### Text excerpt
I thank the officials for their work in this area. Like Deputy Mac Lochlainn I have a view, having read the material. I think we should put forward a reasoned opinion on the breach of the principle of subsidiary involved in the setting up of the EPPO. I am very taken with the British House of Commons report. I have a specific question. Looking at the report of the House of Commons and also the justice committee of the Scottish Parliament, which is quoted and which arrived at a particular conclusion, I believe there is a substantive objective issue. I do not know if the witnesses can comment on this because it is a borderline political issue. The conclusion of the Scottish committee quoted by the House of Commons was that the committee did not consider the establishment of the EPPO to be necessary to achieve the stated objective of tackling EU fraud and that it had concerns that the Commission had not explored sufficiently whether action short of a super-national agency would be capable of delivering effective protection against EU financial fraud. There is a suggestion, which the House of Commons did not go into, that more developed co-operation between OLAF and Eurojust could deliver an effective means of protecting against EU financial fraud. Perhaps the witnesses would comment on that issue. There is a certain value judgment but there is an objective issue about whether existing agencies are capable of delivering effective protection against financial fraud at EU level.
Mr. Andrew Munro:
Some of the arguments advanced by the Commission and some of the things that have been discussed in the Council working group touch on the point raised by the Senator. One argument I have heard is that perhaps more can be done in terms of preventing fraud. It is a truism to say that any system in place can be tweaked to improve it and make it work better. Much effort goes in at national level. For example, in terms of the biggest volume of payments in the agricultural sector, of the order of 23,000 inspections or checks are conducted annually on the system within Ireland alone. Therefore, much work is done on the preventative side and at administrative level.
I could not comment specifically on whether there is scope for more and better co-operation between OLAF and Eurojust. My guess is that every system could, perhaps, be tweaked to work better. The suggestion has been made that when cases go through the administrative process in OLAF, OLAF finds there is a criminal issue at stake and it is referred back, the Commission's position is that the level of success in terms of prosecutions in member states following on from that is not what it should be. If we look at the figures, not specifically relating to fraud against the interests of the EU, from the Director of Public Prosecution's report for last year for fraud cases finalised, we find that the success rate in terms of cases that were prosecuted was 100% last year, with 19 cases resulting in conviction. I believe it was 95% the previous year. It is a very high number of cases when there is a decision to prosecute and they go ahead. It is difficult to draw a particular conclusion because we do not have any set of figures broken down between EU fraud and other types of fraud. Certainly at the discussion at member state level one will hear other member states maintaining that their systems are effective and that they are successfully challenging these issues. I agree that more co-ordination between member states might be helpful but whether the proposed model needs to go that far is the focus of the discussion to some extent and also how much centralisation and harmonisation is needed on this measure.
How will the European Public Prosecutor Office, EPPO, function in each member state? Will files be referred to it from Europol, from the Garda Síochána or the PSNI? Who takes the prosecution in the individual jurisdiction? Will it be handed to the Office of the Director of Public Prosecutions in the relevant jurisdiction? Could Mr. Munro tell us how it in envisaged such an office would function in practical terms?
######
**Work instructions:**
1 – In the EPPO debate, roughly how many inspections or checks are carried out each year in Ireland on the agricultural payments system?
2 – Translate this sentence from the EPPO debate into French: "It is a truism to say that any system in place can be tweaked to improve it and make it work better."
3 – Pick up the EPPO debate after its last question and write the next part.
### Study material
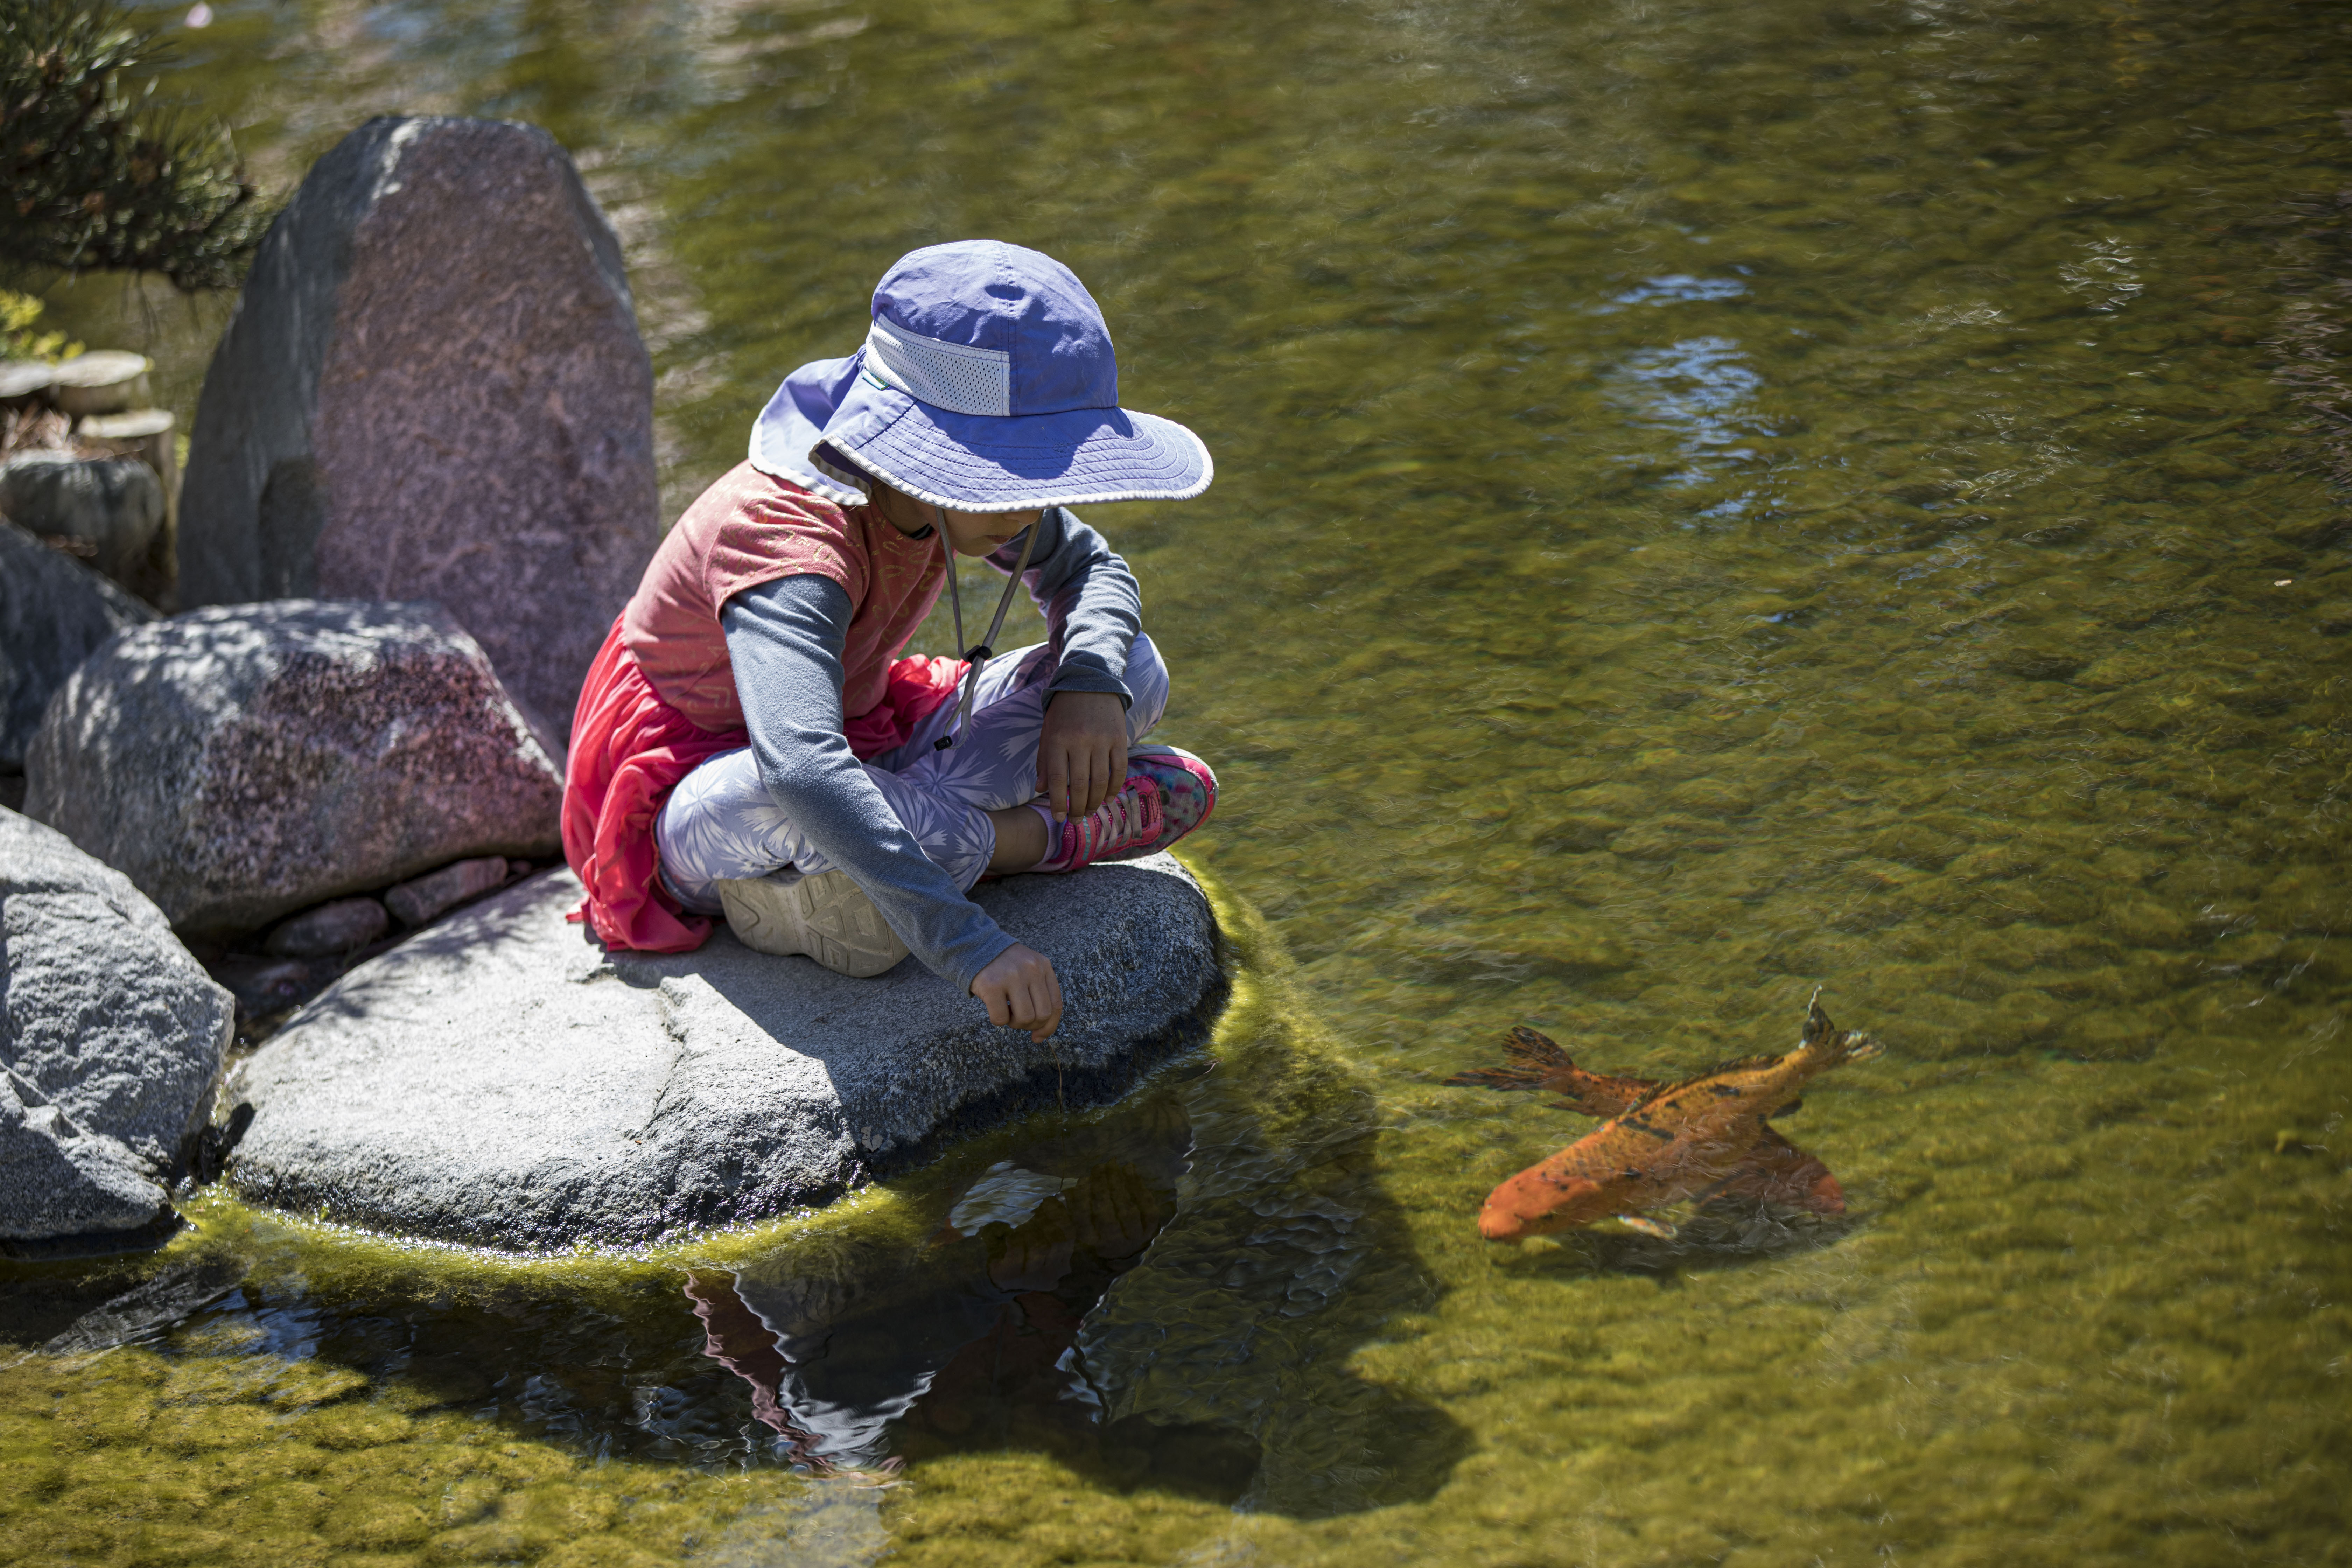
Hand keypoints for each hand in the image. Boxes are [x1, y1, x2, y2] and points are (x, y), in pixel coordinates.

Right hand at [972, 943, 1061, 1041]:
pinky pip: (1001, 1019)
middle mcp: (1032, 970)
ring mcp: (1012, 977)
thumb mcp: (1029, 970)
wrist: (976, 946)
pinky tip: (994, 1007)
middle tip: (1018, 1019)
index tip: (1039, 1036)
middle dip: (1030, 1025)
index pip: (1056, 1005)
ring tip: (1007, 1011)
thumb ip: (1039, 994)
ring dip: (1014, 1023)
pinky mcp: (992, 985)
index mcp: (1044, 966)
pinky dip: (998, 1020)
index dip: (1049, 1026)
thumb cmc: (1005, 966)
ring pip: (1025, 1018)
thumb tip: (1041, 1033)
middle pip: (1042, 1015)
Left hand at [1038, 690, 1127, 820]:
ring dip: (1096, 801)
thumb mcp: (1048, 732)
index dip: (1058, 802)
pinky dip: (1115, 787)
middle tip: (1076, 819)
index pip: (1059, 779)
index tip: (1059, 817)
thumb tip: (1041, 790)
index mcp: (1058, 739)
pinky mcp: (1119, 738)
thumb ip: (1044, 761)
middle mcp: (1080, 740)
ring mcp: (1102, 739)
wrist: (1090, 682)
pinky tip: (1109, 797)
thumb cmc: (1064, 712)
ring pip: (1100, 780)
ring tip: (1091, 811)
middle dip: (1078, 807)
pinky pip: (1119, 769)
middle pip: (1080, 784)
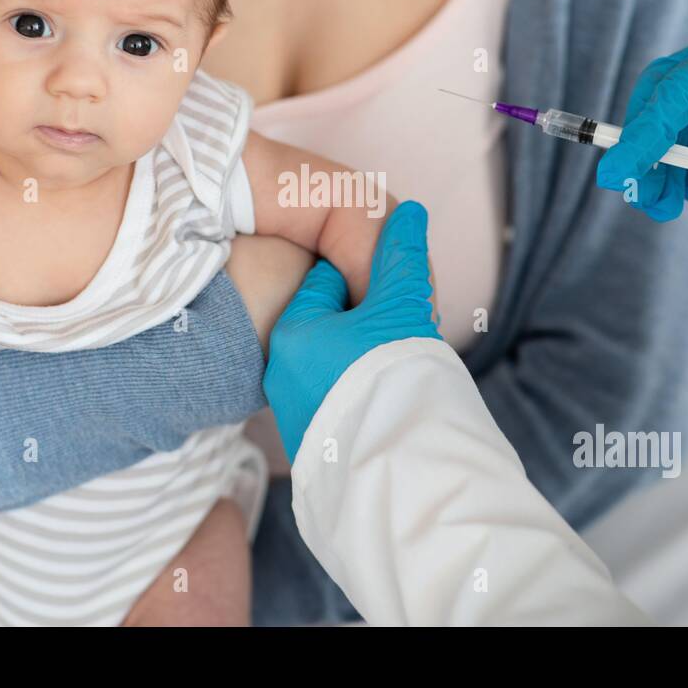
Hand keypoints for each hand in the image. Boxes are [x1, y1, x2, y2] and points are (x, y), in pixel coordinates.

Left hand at [263, 200, 441, 460]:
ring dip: (369, 357)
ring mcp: (295, 410)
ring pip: (337, 361)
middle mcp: (281, 372)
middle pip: (333, 322)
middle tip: (406, 338)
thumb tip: (406, 212)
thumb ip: (401, 257)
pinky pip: (339, 398)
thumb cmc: (396, 383)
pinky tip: (392, 402)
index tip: (401, 300)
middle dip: (370, 322)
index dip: (372, 282)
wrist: (404, 475)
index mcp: (290, 333)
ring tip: (403, 373)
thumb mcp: (402, 308)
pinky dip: (364, 391)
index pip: (328, 278)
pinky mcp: (314, 442)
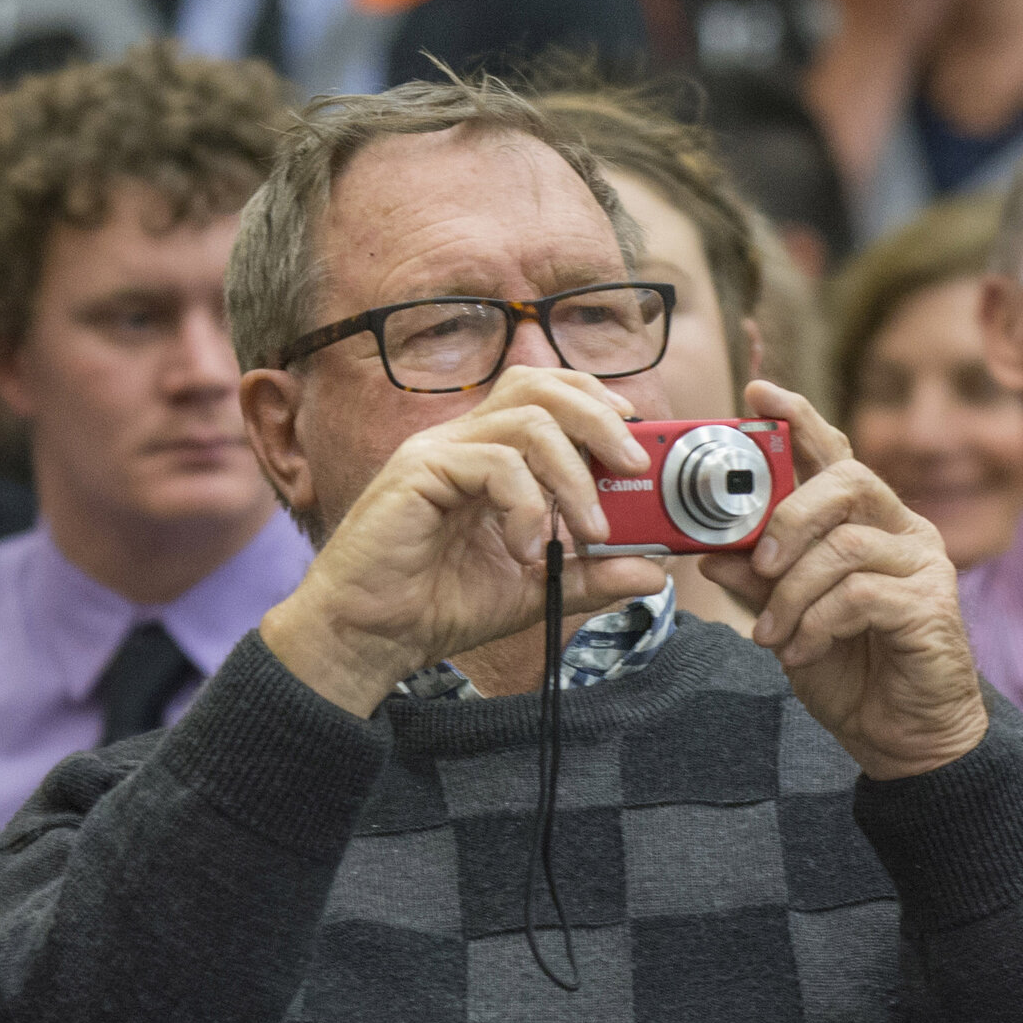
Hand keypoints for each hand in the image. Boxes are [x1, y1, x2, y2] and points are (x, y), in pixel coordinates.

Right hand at [259, 367, 655, 712]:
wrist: (368, 638)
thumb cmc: (435, 607)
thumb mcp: (534, 590)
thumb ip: (591, 574)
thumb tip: (655, 570)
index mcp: (488, 453)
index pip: (549, 395)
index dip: (599, 406)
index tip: (637, 448)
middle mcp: (463, 439)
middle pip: (542, 385)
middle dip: (601, 420)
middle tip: (633, 469)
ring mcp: (439, 449)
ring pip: (528, 421)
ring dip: (573, 474)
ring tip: (589, 531)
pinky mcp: (420, 471)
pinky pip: (496, 463)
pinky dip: (528, 506)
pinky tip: (527, 550)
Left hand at [708, 383, 986, 780]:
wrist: (902, 740)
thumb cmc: (851, 673)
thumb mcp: (786, 623)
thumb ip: (756, 585)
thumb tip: (710, 552)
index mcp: (868, 524)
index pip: (836, 455)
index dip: (799, 420)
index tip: (757, 395)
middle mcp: (903, 532)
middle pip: (849, 481)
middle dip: (790, 515)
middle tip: (758, 560)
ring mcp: (924, 566)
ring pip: (846, 546)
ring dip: (794, 592)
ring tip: (773, 634)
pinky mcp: (933, 606)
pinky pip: (861, 594)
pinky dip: (818, 623)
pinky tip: (802, 651)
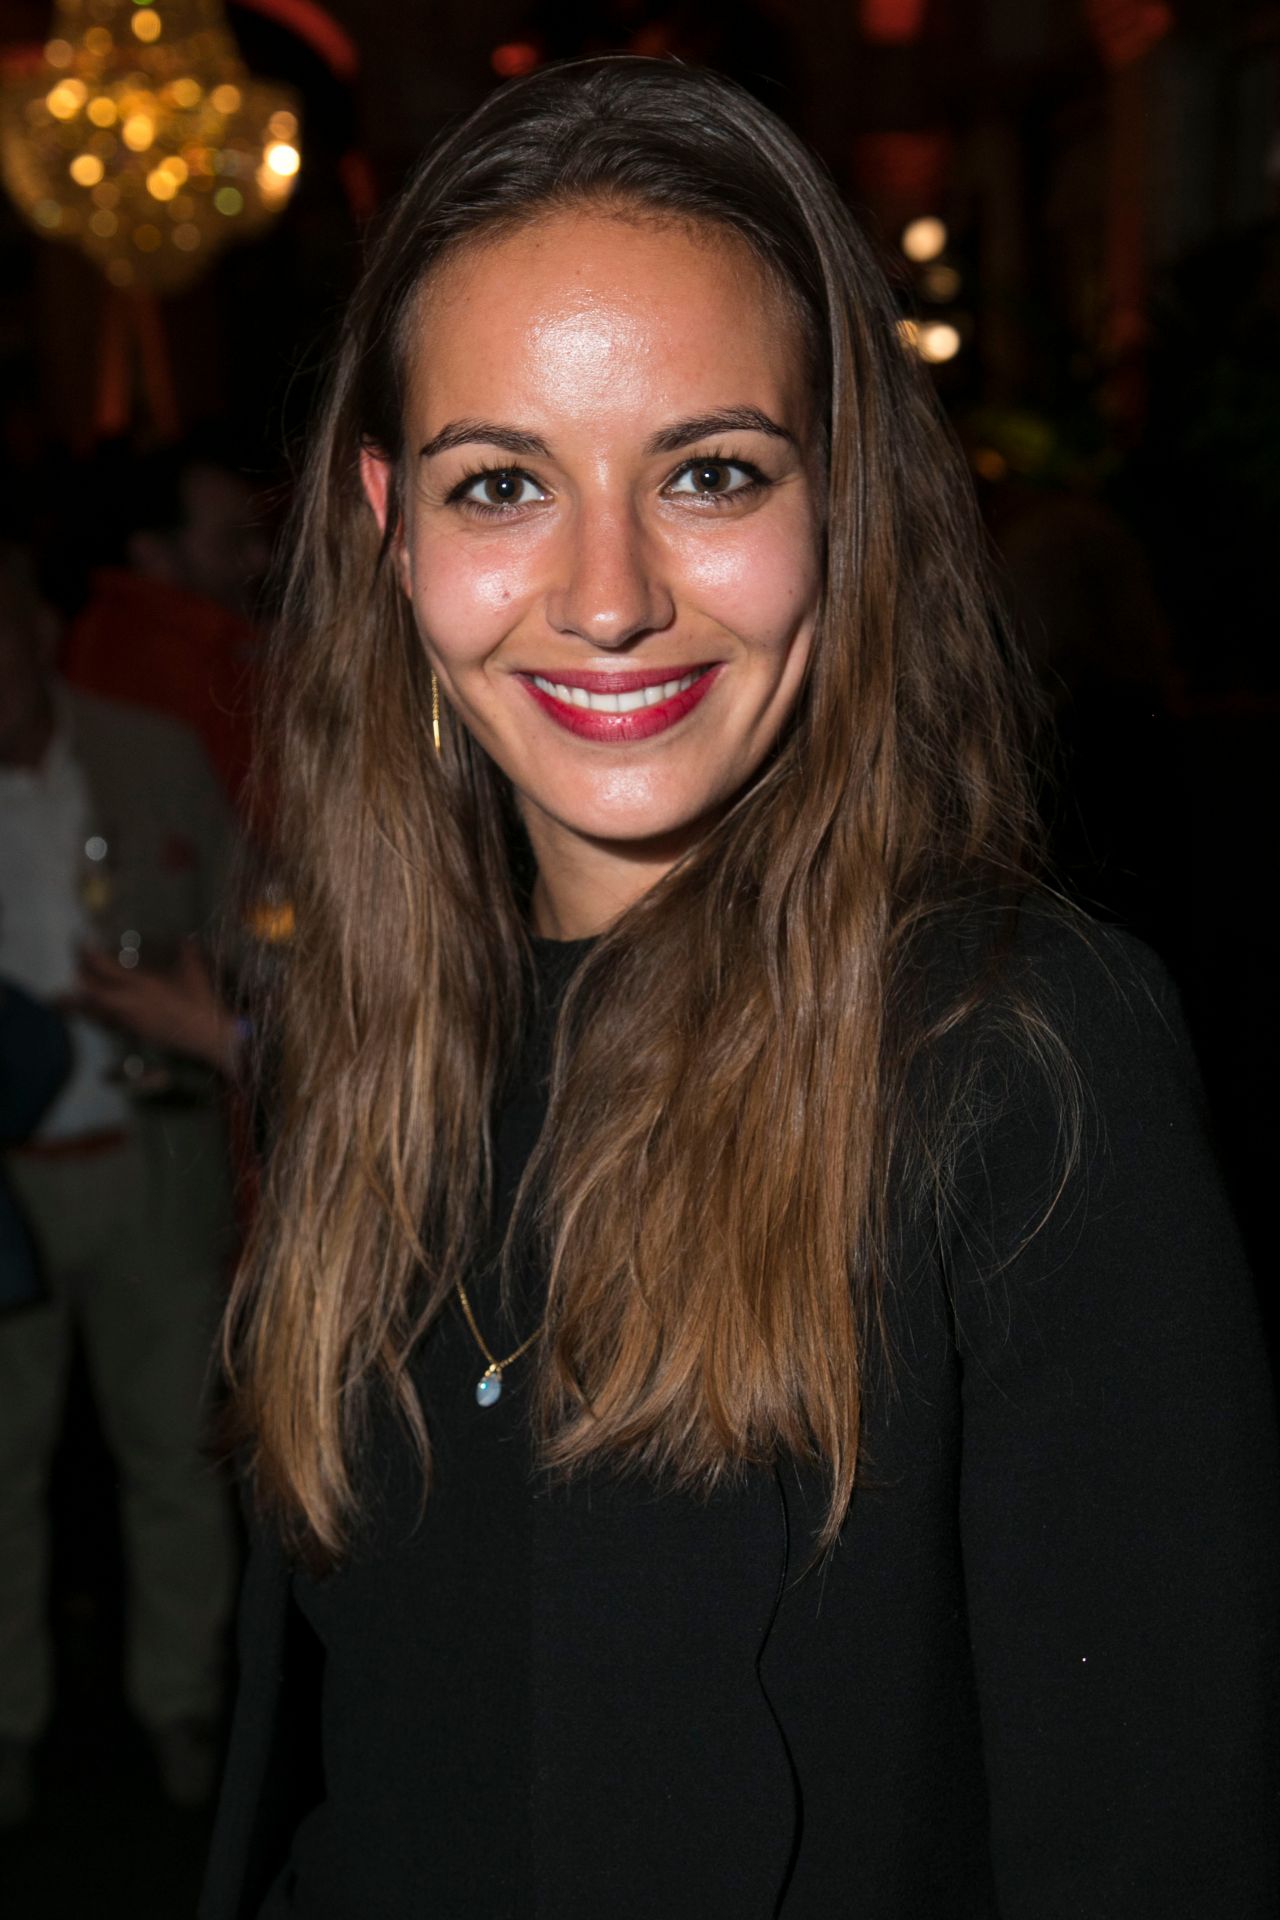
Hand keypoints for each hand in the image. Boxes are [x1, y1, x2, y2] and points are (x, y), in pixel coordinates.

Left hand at [75, 939, 242, 1076]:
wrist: (210, 1039)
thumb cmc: (204, 1004)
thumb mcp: (196, 972)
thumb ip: (187, 951)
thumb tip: (183, 938)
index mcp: (141, 985)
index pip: (102, 967)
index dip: (87, 953)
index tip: (82, 941)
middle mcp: (129, 1004)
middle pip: (88, 990)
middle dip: (81, 974)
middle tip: (80, 962)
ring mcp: (129, 1022)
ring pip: (93, 1010)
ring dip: (82, 998)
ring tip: (74, 988)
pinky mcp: (134, 1034)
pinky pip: (105, 1022)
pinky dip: (96, 1013)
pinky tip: (97, 1008)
######
**Answers to this exercise:**
1 – Of the order of 23,000.

2 – C'est une évidence de dire que tout système en place peut être ajusté pour l'améliorer et le faire mieux fonctionner.

3 –
Mr. Andrew Munro:
In very simple terms, the regulation provides for anybody who becomes aware of fraud against the interest of the European Union to report it to the EPPO system. There would be an obligation on national authorities that become aware of fraud to report it to EPPO. The proposal provides for exclusive competence for the EPPO over cases of fraud against the interest of the Union. In the Irish context, the Director of Public Prosecutions would not have competence but it is envisaged in the proposal that every member state that participates would nominate at least one if not several European delegated prosecutors. Germany has a federal system and as a result there may be several European delegated prosecutors, EDPs for each of the different landers because of the volume of cases. If Ireland were to participate we would have to nominate at least one European delegated prosecutor to that office. When a report would come in to the office, it is envisaged that an investigation directed by the Irish EDP would direct the Garda Síochána to investigate it and produce a report.
Mr. Andrew Munro:
The European delegated prosecutor would be a qualified prosecutor and would have all the functions and competences of a national prosecutor. This is a challenge also in that the office holder would have to have in law the competence and powers of the Director of Public Prosecutions or equivalent to the DPP. This is what is meant by the term "two-hatted", that at the one time the person would be a prosecutor in terms of Irish law in this case and a prosecutor in terms of being part of the European Public Prosecutors Office, but in terms of the control in running any EU fraud case, the delegated prosecutor would be under the supervision and control of the European Public Prosecutor's office. The delegated prosecutors would not operate as independent entities or members of a college, they would be under the control of the European Public Prosecutor. The proposal under this regulation envisages that in certain cases the European Public Prosecutor, the central authority, would act directly in national courts. By the proposals under this regulation they would have to be conferred with the power to prosecute in an Irish court. It is not clear in what circumstances this would apply but perhaps in cases relating to European officials or such like, they might be taken on directly by the European Public Prosecutor, so that those appointed would potentially appear on the ground and ask that such a suspect would be interviewed or a search warrant sought and executed and direct that a prosecution would be brought against a person. There is inner control from the European Public Prosecutor's office, in that it envisages generally decentralisation to the extent that the European delegated prosecutor in the member state would probably be an Irish prosecutor with two hats but would be under the direction and control of the European Public Prosecutor.
In the main, the cases will be heard in the Circuit Court. While there is no de minimis threshold, the likelihood is that they will be concerned with more serious cases involving a trial on indictment. Part of the discussions among member states is the question of exclusive competence, and if it is pragmatic for the European Public Prosecutor to have exclusive competence over even the most minor cases, the type of cases that would only be brought to the District Court because it is of such minor value. It is open to question as to whether that is an efficient model. That is also forming part of the discussion. The majority of serious fraud cases do not go to the Central Criminal Court, they go to the Circuit Criminal Count as that is where the jurisdiction lies.
I thank the officials for appearing before us this morning. Is there a perception that member states are not doing enough to combat the type of fraud they are hoping to tackle and is that the reason this proposal is on the table?
Mr. Andrew Munro:
In short, the answer is "Yes". I quoted in my opening statement the line from the explanatory memorandum in which the Commission states: "[T]he present situation, in which the prosecution of offences against the Union’s financial interests is exclusively in the hands of the authorities of the Member States is not satisfactory and does not sufficiently achieve the objective of fighting effectively against offences affecting the Union budget". That is the rationale underpinning the proposal.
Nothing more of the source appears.